Die Ärzte-Lobby begründet den harten Kurs damit, dass mit dem jüngsten Honorarkompromiss die ambulante vertragsärztliche Versorgung in Gefahr gebracht werde. Nach dem Schlichterspruch sollen die Ärzte nächstes Jahr 270 Millionen Euro mehr bekommen, gefordert hatten sie aber 3,5 Milliarden Euro mehr. „Es steigen Frustration und Wut“, sagte KBV-Chef Andreas Köhler. Denn mit dem „Spardiktat“ der Kassen werde nicht der Arzt getroffen, sondern die Patienten. Neben einem anhaltenden Investitionsstau werde es zu Personalentlassungen kommen und sich dadurch die Versorgung der Menschen verschlechtern.

Nun aber müssen Patienten erst einmal mit schlechterer Versorgung rechnen. Patienten mit Durchfallerkrankungen, Fieber oder Krupphusten könnten den Angaben der Ärzte zufolge dann direkt in die Kliniken weitergeleitet werden. Auch Patienten mit Hörsturz oder Schwindelsymptomen, die normalerweise bei HNO-Ärzten behandelt werden, könnten dann eine direkte Überweisung bekommen. Zudem wird Frauen bereits geraten, statt der gynäkologischen Praxis gleich die Klinik aufzusuchen.

Praxen sollen schließen

Mit größeren Praxisschließungen ist nach Angaben der Verbände erst in einigen Wochen zu rechnen. Doch bereits in den kommenden Tagen könnte der Protest der Ärzte losgehen, wobei allein durch einen geänderten Abrechnungsmodus angeschlagene Krankenkassen in eine noch stärkere Schieflage geraten könnten. In einer weiteren Stufe sollen Praxisschließungen folgen, die regional oder fachbezogen erfolgen werden. Zugleich versicherten die Ärzteverbände, dass eine Notversorgung in jedem Fall aufrechterhalten bleibt.

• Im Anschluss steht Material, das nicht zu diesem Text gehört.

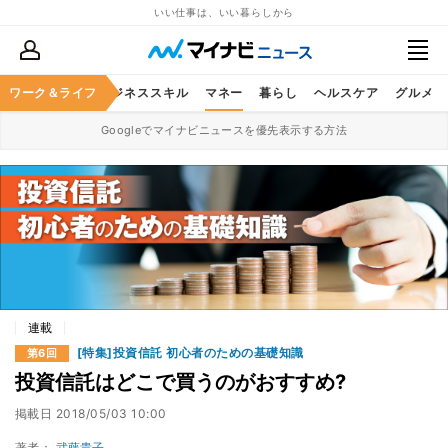
いい仕事は、いい暮らしから
ワーク＆ライフ
キャリア
ビジネススキル
マネー
暮らし
ヘルスケア
グルメ
Googleでマイナビニュースを優先表示する方法
連載
[特集]投資信託 初心者のための基礎知識
第6回
投資信託はどこで買うのがおすすめ?
掲載日
2018/05/03 10:00
著者：
武藤貴子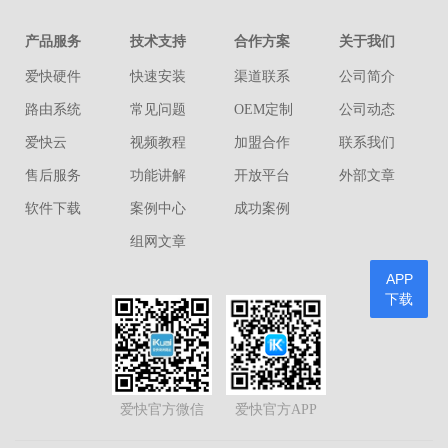
产品服务
技术支持
合作方案
关于我们
爱快硬件
快速安装
渠道联系
公司简介
路由系统
常见问题
OEM定制
公司动态
爱快云
视频教程
加盟合作
联系我们
售后服务
功能讲解
开放平台
外部文章
软件下载
案例中心
成功案例
组网文章
APP
下载
爱快官方微信
爱快官方APP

„In der Auseinandersetzung mit den Krankenkassen geht es längst nicht mehr nur um die Höhe des Orientierungswertes bei den Arzthonoraren. Es geht um grundsätzliche Fragen der ärztlichen Berufsausübung“, sagte Ärztekammerpräsident Montgomery. Mit seinen fortwährenden Angriffen und Verunglimpfungen beleidige der Kassenverband alle Ärztinnen und Ärzte in Praxen und Krankenhäusern. „Wir müssen diesen Kampf deshalb gemeinsam ausfechten und unsere berufliche Würde verteidigen.“ Die 140.000 Vertragsärzte könnten sich der Solidarität aller Ärztinnen und Ärzte in Deutschland sicher sein, so Montgomery.